正直暁は同年代の友人はおらず、いわゆる貴族のコミュニティーに入っているわけではないので言葉に詰まってしまった。
吉平はどうだろうか…と顔を見てみるとやっぱり困ったような顔をしている。たぶん彼の家も陰陽師の名家ではあるが貴族との関りが薄いのかもしれない

「僕たちは身分も低いんでそんな場所には縁がないんですよね…」
「そうなんだ。あの家の坊ちゃんの事だったら蹴鞠仲間に聞く方がいいと思ったんだけどね」
「蹴鞠かぁ」

蹴鞠はやったことはなかったが、運動神経はいい方だと自負している。
確かになんとかその仲間に入れば有効な情報が得られるかもしれない。
でもどうやってその仲間に入るのかが問題だ。蹴鞠仲間というのも誰か分からない。せっかく手がかりがつかめそうなのに…と困っていると吉平がクンクンと周りの匂いを嗅いだ。

「吉平どうしたの?」
「うーん、この香り伽羅だよね。これだけ高級な香ってなかなか嗅げないなぁと」
「え?こんなにお酒の匂いとかしているのにそんなこと分かるの?」
「入った時から気になってたんだよね。せっかくいいお香なのなぁって。衣に焚き染めたらいいのにお酒の匂いと相まって…なんか…もったいないというか」

暁にとっては色々な匂いがして気持ち悪い空間だったが、吉平は斜め上の回答をしてくるのでびっくりした。
なにより驚いたのは峰雄の反応だった。

「へー、君って鼻がいいんだね。これだけ複雑な匂いなのに伽羅の匂いを嗅ぎ分けたんだ」
「はい、そうですね。僕なにかおかしいこと言いました?」
「いやいやいや。すごい嗅覚だよ。香道とか好きかい?」
「香道は好きですけど…」
「なるほどね。

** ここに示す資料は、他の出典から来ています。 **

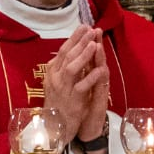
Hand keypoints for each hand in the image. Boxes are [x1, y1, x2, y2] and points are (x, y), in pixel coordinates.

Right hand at [43, 26, 109, 145]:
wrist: (54, 128)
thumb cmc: (59, 103)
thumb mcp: (59, 83)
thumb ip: (63, 68)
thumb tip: (68, 52)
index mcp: (53, 72)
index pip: (63, 50)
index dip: (74, 38)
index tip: (84, 26)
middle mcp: (55, 79)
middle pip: (67, 55)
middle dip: (79, 42)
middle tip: (90, 29)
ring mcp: (63, 89)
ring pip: (72, 68)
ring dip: (83, 55)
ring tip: (94, 44)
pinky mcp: (72, 101)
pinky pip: (82, 87)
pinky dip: (91, 77)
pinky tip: (101, 69)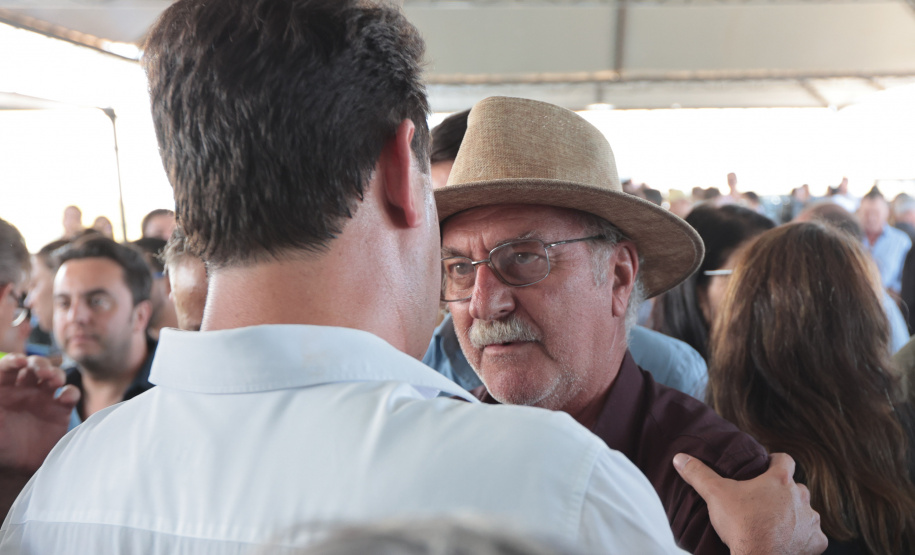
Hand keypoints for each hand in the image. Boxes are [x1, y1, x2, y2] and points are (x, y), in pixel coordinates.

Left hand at [0, 354, 78, 472]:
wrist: (19, 470)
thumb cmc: (0, 448)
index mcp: (3, 390)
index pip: (8, 367)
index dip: (14, 360)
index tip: (20, 362)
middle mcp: (24, 391)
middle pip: (33, 367)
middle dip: (39, 363)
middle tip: (42, 371)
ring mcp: (44, 399)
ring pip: (53, 376)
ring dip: (56, 373)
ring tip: (55, 381)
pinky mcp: (60, 410)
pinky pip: (70, 394)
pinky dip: (70, 393)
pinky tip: (65, 398)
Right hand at [673, 452, 826, 554]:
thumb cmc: (741, 526)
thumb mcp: (715, 494)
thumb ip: (699, 474)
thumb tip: (680, 458)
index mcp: (780, 480)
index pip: (784, 460)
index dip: (775, 461)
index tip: (767, 467)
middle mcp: (800, 497)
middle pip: (795, 487)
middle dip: (783, 492)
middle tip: (764, 501)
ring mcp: (810, 520)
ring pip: (805, 511)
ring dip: (794, 515)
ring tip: (774, 523)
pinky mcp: (815, 542)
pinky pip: (812, 536)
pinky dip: (802, 538)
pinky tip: (787, 542)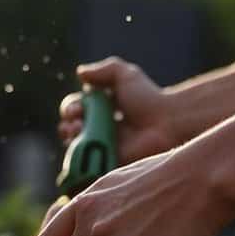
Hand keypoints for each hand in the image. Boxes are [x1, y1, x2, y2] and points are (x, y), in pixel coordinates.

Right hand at [58, 57, 177, 164]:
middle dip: (67, 124)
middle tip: (76, 122)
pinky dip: (79, 157)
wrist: (167, 122)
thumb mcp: (125, 75)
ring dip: (70, 138)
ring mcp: (104, 146)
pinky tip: (84, 147)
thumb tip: (80, 73)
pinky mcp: (109, 163)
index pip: (75, 108)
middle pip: (70, 127)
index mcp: (102, 108)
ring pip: (75, 147)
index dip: (71, 107)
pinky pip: (86, 165)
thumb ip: (103, 69)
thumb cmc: (149, 98)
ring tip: (77, 132)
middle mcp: (101, 127)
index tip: (77, 108)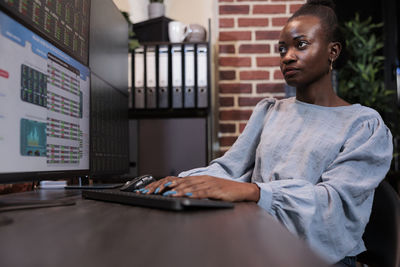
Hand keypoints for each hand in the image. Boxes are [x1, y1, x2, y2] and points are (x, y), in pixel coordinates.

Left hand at [143, 175, 259, 201]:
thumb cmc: (224, 191)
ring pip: (189, 186)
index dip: (162, 183)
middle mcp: (200, 179)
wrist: (242, 190)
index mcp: (197, 179)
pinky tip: (185, 196)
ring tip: (165, 193)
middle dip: (163, 186)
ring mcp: (208, 184)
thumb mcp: (206, 190)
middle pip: (179, 181)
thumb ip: (194, 190)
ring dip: (175, 190)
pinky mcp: (215, 190)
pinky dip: (192, 194)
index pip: (176, 179)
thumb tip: (179, 194)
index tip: (149, 188)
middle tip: (150, 191)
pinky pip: (202, 192)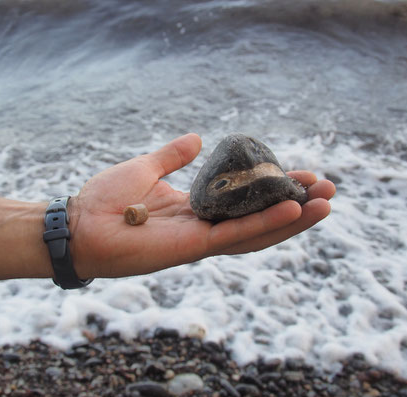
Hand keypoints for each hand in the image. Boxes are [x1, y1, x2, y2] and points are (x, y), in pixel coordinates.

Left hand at [69, 133, 335, 278]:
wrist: (79, 224)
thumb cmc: (106, 199)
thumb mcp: (146, 168)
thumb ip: (173, 156)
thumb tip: (198, 139)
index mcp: (198, 210)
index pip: (245, 202)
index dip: (275, 189)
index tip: (302, 173)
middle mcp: (206, 228)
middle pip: (260, 219)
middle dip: (295, 206)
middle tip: (328, 190)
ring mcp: (202, 240)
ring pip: (258, 232)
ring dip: (292, 219)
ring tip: (325, 203)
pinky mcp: (193, 247)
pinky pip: (236, 235)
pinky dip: (266, 224)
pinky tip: (292, 208)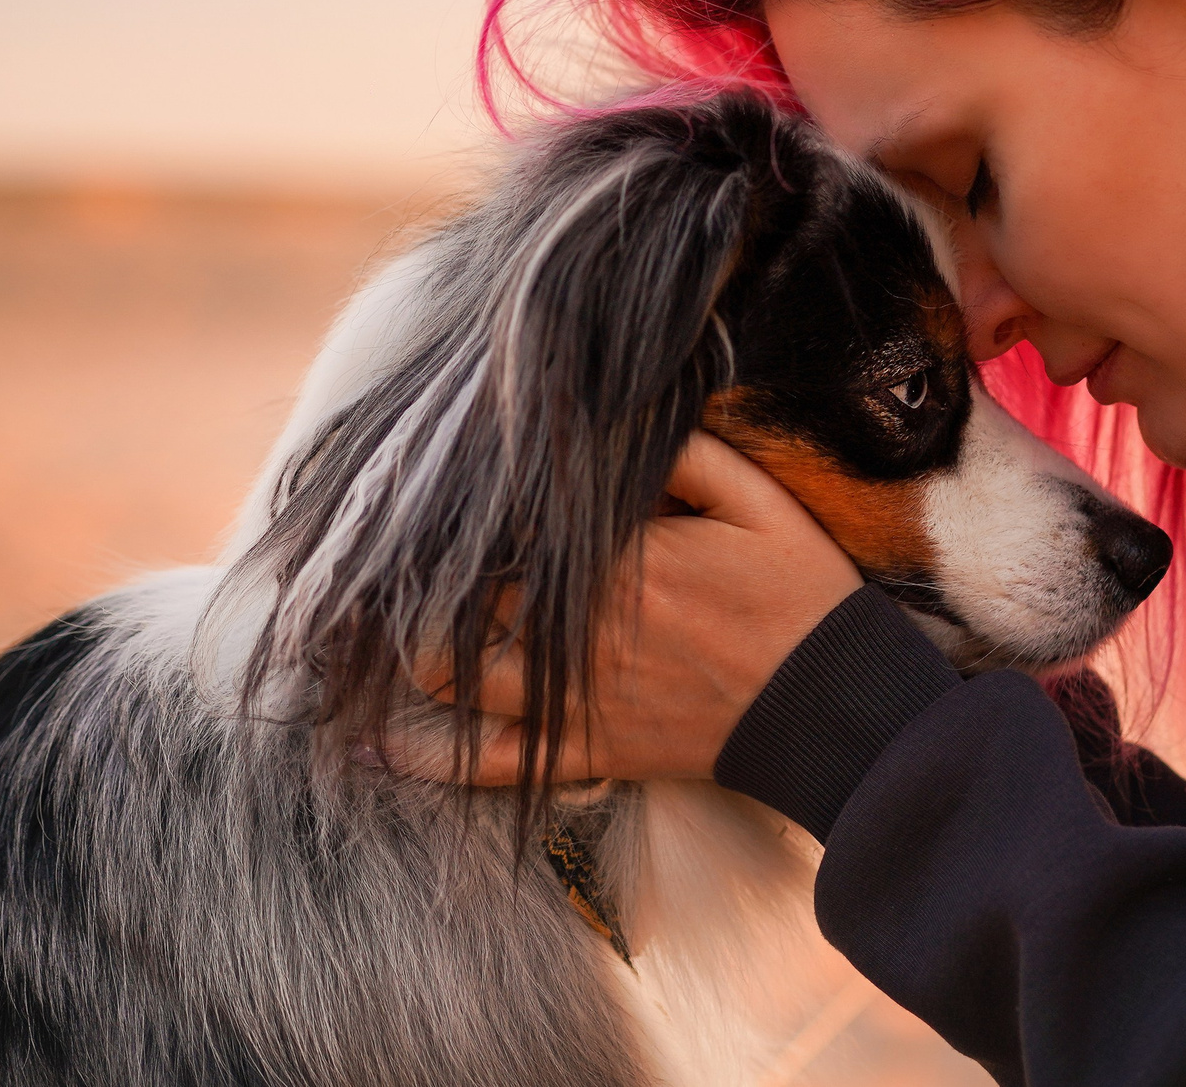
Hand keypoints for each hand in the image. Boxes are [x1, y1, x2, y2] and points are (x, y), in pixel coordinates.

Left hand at [385, 431, 862, 783]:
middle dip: (414, 577)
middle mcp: (577, 629)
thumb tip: (616, 421)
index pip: (507, 528)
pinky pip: (488, 763)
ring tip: (353, 633)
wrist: (833, 706)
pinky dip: (424, 759)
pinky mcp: (586, 750)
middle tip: (368, 557)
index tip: (419, 493)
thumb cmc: (800, 595)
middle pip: (464, 595)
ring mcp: (576, 696)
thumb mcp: (758, 501)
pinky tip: (365, 749)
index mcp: (616, 558)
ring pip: (454, 675)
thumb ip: (685, 456)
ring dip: (401, 653)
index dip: (458, 512)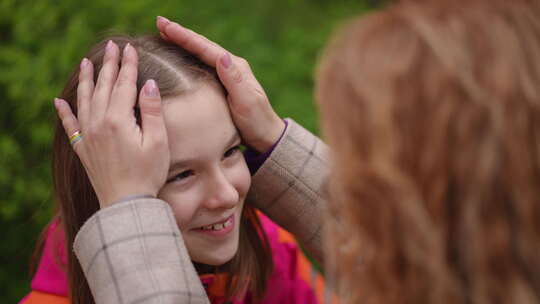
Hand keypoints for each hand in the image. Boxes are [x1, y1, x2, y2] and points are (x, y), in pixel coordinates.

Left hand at [54, 41, 169, 207]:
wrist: (126, 204)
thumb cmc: (147, 173)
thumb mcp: (158, 141)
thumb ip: (151, 110)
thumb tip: (148, 84)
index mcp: (118, 119)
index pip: (124, 84)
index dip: (128, 65)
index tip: (130, 48)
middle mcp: (98, 123)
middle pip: (102, 87)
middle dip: (108, 65)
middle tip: (111, 46)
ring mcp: (88, 136)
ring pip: (84, 100)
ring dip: (85, 80)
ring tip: (85, 63)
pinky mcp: (83, 149)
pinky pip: (70, 126)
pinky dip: (63, 112)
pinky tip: (59, 101)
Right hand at [156, 16, 284, 152]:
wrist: (265, 135)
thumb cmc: (256, 121)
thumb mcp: (247, 102)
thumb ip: (234, 80)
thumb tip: (222, 56)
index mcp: (236, 68)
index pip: (207, 48)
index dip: (185, 37)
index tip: (167, 26)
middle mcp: (231, 66)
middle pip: (202, 45)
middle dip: (180, 34)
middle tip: (160, 22)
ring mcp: (226, 73)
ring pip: (200, 52)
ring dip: (182, 41)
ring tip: (164, 32)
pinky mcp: (222, 82)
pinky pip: (201, 64)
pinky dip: (188, 55)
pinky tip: (177, 53)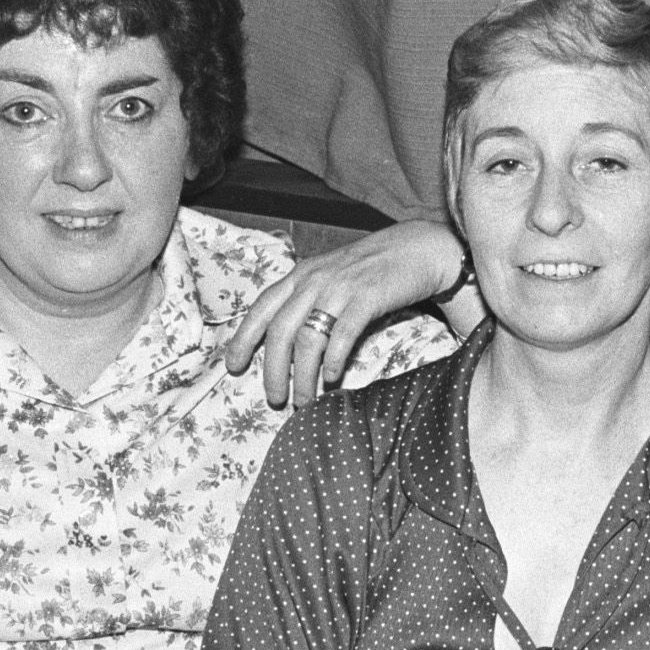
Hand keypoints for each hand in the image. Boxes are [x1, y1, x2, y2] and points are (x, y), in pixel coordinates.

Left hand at [220, 219, 467, 407]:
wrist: (416, 249)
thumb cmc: (371, 270)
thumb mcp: (330, 277)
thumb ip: (307, 300)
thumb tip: (285, 343)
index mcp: (301, 275)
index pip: (262, 308)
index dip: (244, 338)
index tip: (233, 365)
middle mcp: (315, 280)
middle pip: (280, 331)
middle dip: (273, 370)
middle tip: (276, 398)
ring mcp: (340, 287)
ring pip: (308, 338)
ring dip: (303, 375)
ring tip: (304, 401)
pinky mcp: (367, 297)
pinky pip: (343, 334)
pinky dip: (334, 360)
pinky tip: (333, 379)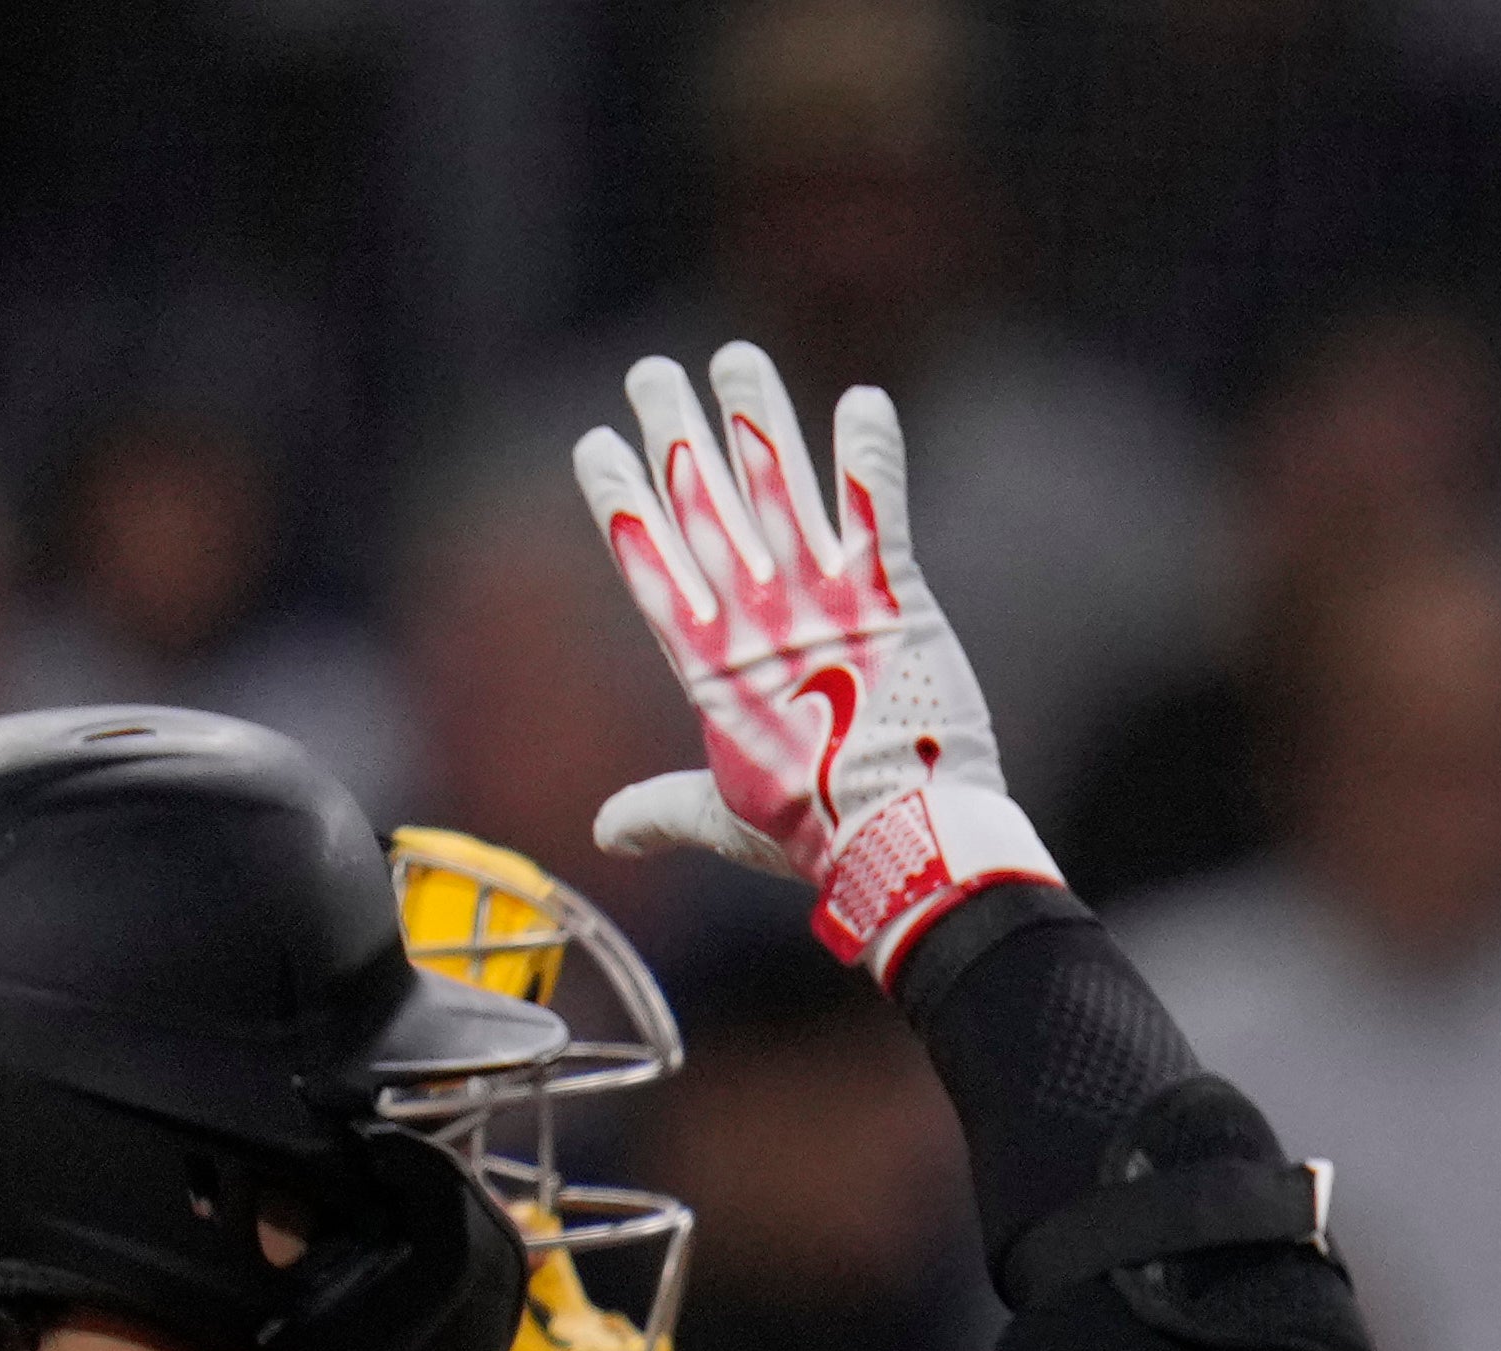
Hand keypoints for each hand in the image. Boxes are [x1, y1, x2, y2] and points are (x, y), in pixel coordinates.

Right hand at [574, 340, 1061, 979]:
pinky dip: (868, 452)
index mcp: (708, 668)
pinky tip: (863, 399)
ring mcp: (821, 601)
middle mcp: (756, 620)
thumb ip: (664, 811)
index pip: (650, 564)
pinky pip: (875, 507)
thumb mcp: (727, 820)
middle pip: (703, 506)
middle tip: (652, 371)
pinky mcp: (892, 597)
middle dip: (675, 432)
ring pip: (778, 488)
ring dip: (757, 419)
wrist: (906, 842)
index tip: (594, 444)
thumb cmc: (818, 836)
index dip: (621, 500)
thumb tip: (608, 832)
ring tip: (738, 358)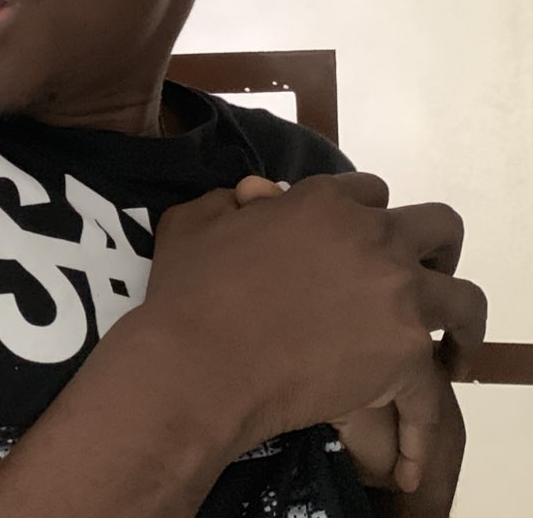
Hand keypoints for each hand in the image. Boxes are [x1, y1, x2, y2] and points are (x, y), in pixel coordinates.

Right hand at [139, 171, 484, 490]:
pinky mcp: (406, 358)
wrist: (199, 362)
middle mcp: (374, 238)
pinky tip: (411, 460)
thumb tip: (247, 201)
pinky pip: (434, 397)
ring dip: (458, 326)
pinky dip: (423, 430)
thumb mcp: (192, 222)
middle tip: (412, 280)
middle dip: (433, 250)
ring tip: (446, 352)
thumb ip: (226, 202)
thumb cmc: (188, 290)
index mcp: (324, 202)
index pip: (372, 194)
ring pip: (465, 302)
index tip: (356, 246)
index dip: (366, 218)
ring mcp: (398, 297)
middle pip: (438, 229)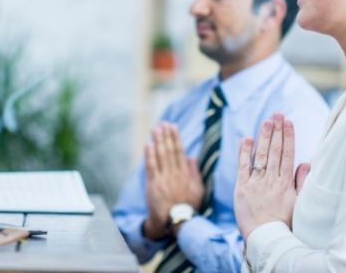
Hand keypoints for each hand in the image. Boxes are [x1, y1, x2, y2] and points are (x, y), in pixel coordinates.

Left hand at [143, 123, 203, 238]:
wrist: (176, 222)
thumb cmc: (189, 207)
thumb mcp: (198, 190)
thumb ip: (195, 173)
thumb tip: (192, 157)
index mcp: (185, 174)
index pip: (179, 151)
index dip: (175, 138)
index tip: (172, 126)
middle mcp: (174, 174)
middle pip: (169, 150)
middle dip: (165, 135)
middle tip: (162, 123)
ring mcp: (163, 179)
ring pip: (160, 156)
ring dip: (157, 141)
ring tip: (155, 129)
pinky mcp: (153, 185)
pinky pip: (151, 167)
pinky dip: (149, 155)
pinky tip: (147, 144)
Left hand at [234, 113, 310, 240]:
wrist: (266, 239)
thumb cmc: (284, 224)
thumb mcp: (299, 204)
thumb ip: (302, 182)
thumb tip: (306, 162)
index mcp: (286, 183)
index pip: (288, 154)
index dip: (288, 136)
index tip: (288, 122)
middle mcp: (271, 180)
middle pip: (275, 151)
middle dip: (277, 131)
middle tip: (277, 114)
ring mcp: (256, 183)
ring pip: (261, 155)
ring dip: (264, 137)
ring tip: (267, 121)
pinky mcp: (241, 188)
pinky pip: (243, 167)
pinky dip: (244, 152)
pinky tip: (247, 139)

それならあの人を紹介してあげるよ。お香の話ならきっと意気投合するんじゃないかな?」
「あの人…ですか?」
「蔵人に勤める道義殿だよ。ほら、道義殿の息子さんの影平君が兼雅君の蹴鞠仲間だったはずだよ」

暁は思わず吉平と顔を見合わせる。
これは好機だ!暁は2つ返事で道義に紹介を頼むことにした。